## [DA SVOLGERE]
1) Rispondi a queste domande sul testo su Claudio Abate:
(a) In quale museo si tiene l'omaggio al fotografo?
(b) A quale indirizzo si trovava il Teatro Laboratorio?
(c) A quanti mesi fu condannato Carmelo Bene in contumacia?
2) Trascrivi dal testo su Claudio Abate il brano che comincia con "Fotografare l’arte" e finisce con "a Anselm Kiefer.".

## [TESTO DA LEGGERE]
━━━━━━━━
Lidia Lombardi
Al Maxxi di Roma

Fotografare l’arte

Grande, imperdibile omaggio a Claudio Abate, fotografo che dagli anni Sessanta in poi ha testimoniato la creatività underground romana. Da Carmelo Bene a Jannis Kounellis, da Mario Schifano a Anselm Kiefer.

«Benedette foto, mi hanno salvato!». Dalla galera, intendeva Carmelo Bene sessant’anni fa. Era successo che l’attore-regista aveva portato in scena Cristo ‘63 con tutta la carica di trasgressione che gli aveva gonfiato il petto. In un teatrino off di Trastevere, com’era regola nell’epoca in cui tutto doveva cambiare, in primis il rito borghese del teatro. Fu una recita che destò scandalo (Maria Maddalena prostituta, Cristo insonnolito invece che in cammino sul Calvario). Ma ciò che fece scattare l’irruzione della polizia nel locale underground (era il Teatro Laboratorio in via Roma Libera 23) con conseguente stop della rappresentazione (dopo lo sciagurato debutto del 4 gennaio non si ebbero repliche) fu l’exploit di Alberto Greco, nel ruolo dell’apostolo Giovanni: ubriaco, orinò addosso all’ambasciatore d’Argentina, seduto in prima fila. Nel parapiglia generale, Bene spense le luci, ma non prima che scattassero i flash dei fotografi. Il giorno dopo titoloni di riprovazione sui giornali. E una denuncia per oltraggio e atti osceni contro il provocatore-capo sul palco per l’atto assai poco signorile verso il diplomatico. Bene sparì per un po’ dalla circolazione, condannato in contumacia ad otto mesi con la condizionale. Ma alla fine fu prosciolto per non aver commesso il fatto. A discolparlo le immagini – un bianco e nero icastico – di Claudio Abate, suo fotografo di scena. Quegli scatti mostrarono che Bene-Cristo nel momento clou era steso sulla Croce e un altro, Greco appunto, aveva compiuto il gestaccio.
━━━━━━━━
## [DATI FORNITI]
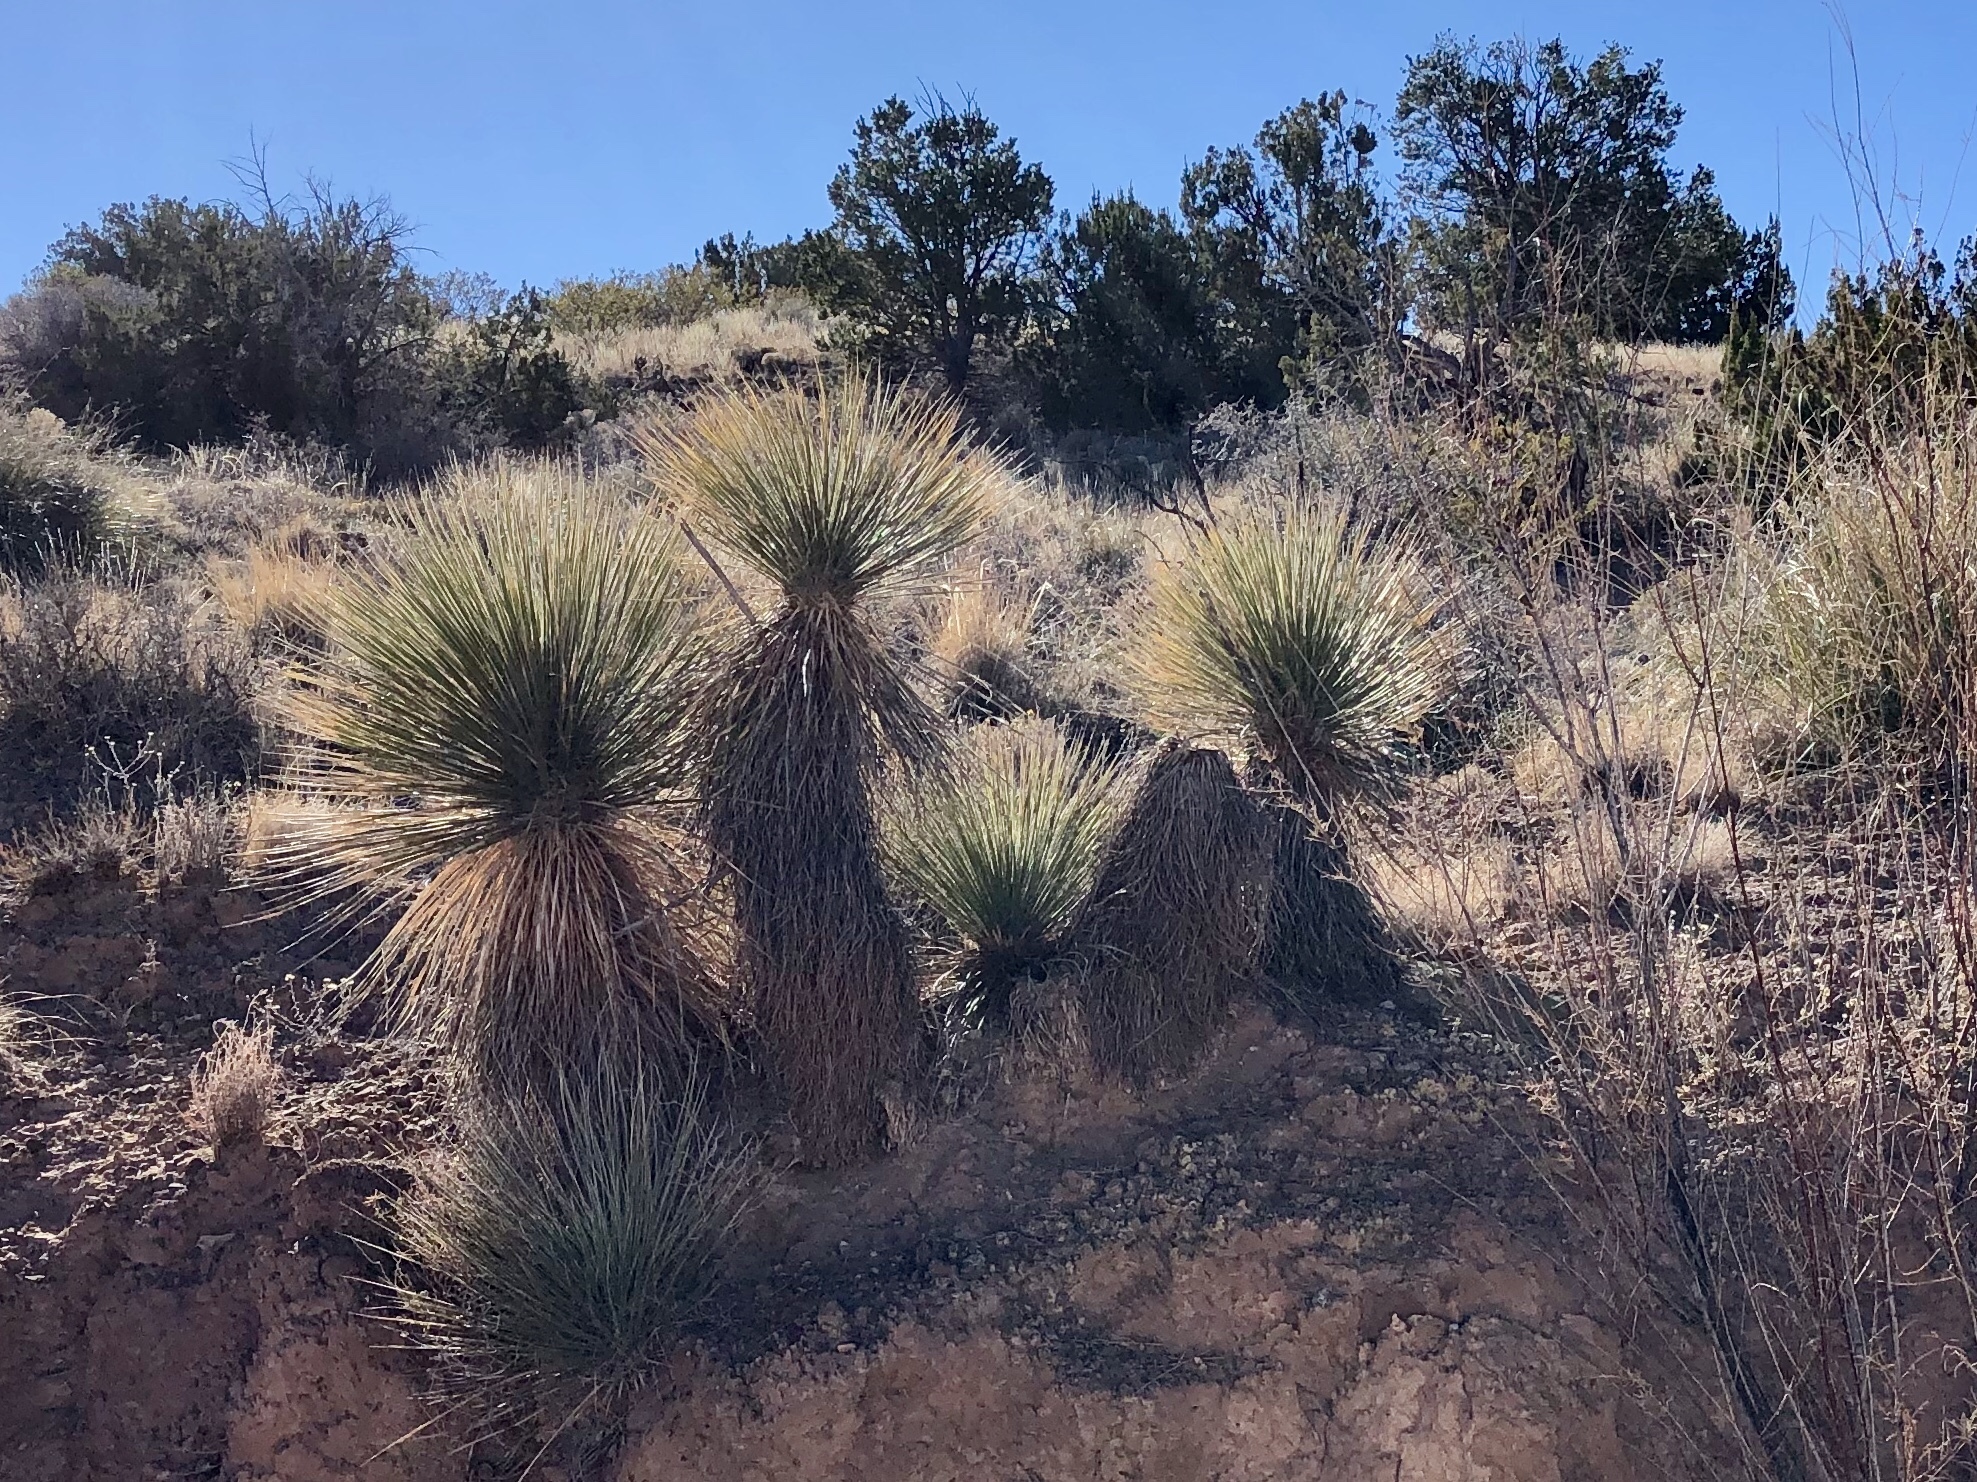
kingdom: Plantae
━━━━━━━━
## [ESERCIZI RISOLTI]
1)
(a) Al Maxxi di Roma.
(b) In via Roma Libera 23.
(c) A otto mesi, con la condizionale.

2)
Fotografare l’arte

Grande, imperdibile omaggio a Claudio Abate, fotografo che dagli anni Sessanta in poi ha testimoniato la creatività underground romana. Da Carmelo Bene a Jannis Kounellis, da Mario Schifano a Anselm Kiefer.